Work required
Your answer must consist of exactly the lines below, starting with the line with "Step: Commit all" and going on through the line with "click(1033, 72)", and nothing else.

Provided information
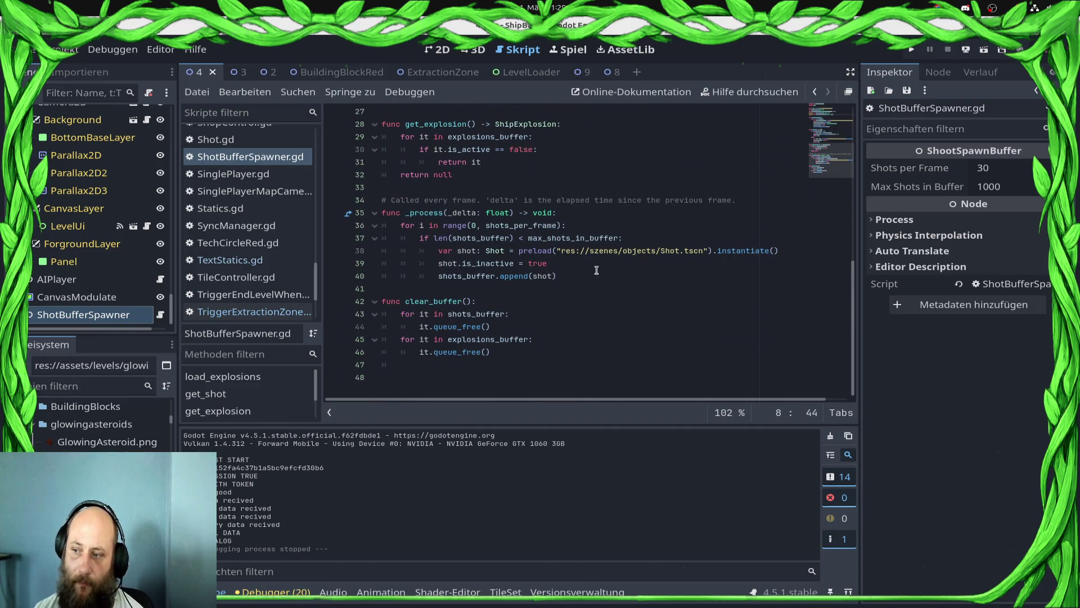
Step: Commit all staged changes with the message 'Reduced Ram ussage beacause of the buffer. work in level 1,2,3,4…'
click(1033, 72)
==
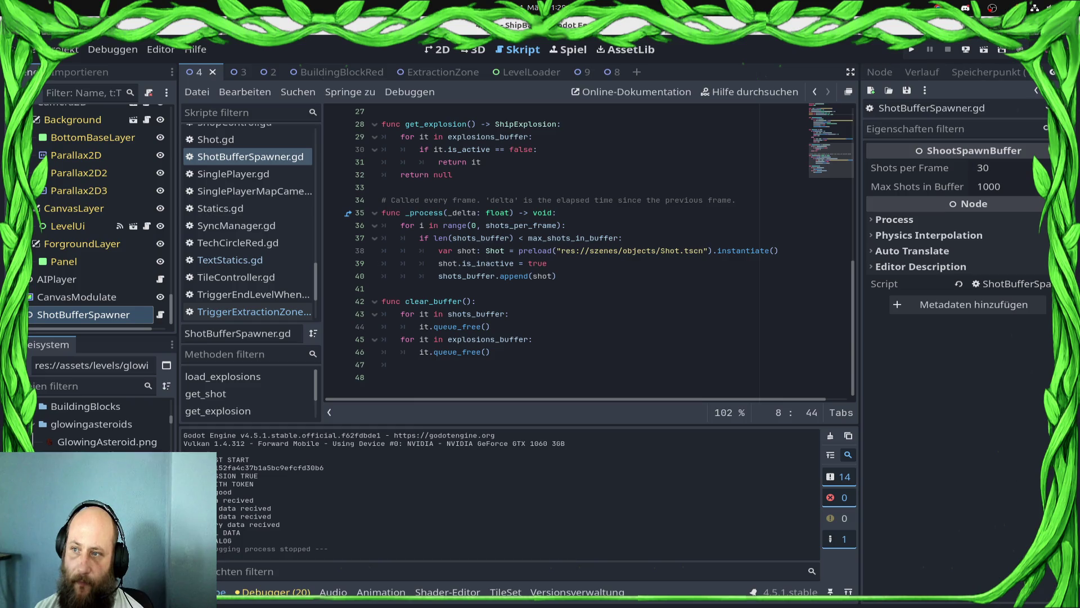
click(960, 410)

The answer
Step: Commit all staged changes with the message 'Reduced Ram ussage beacause of the buffer. work in level 1,2,3,4…'
click(1033, 72)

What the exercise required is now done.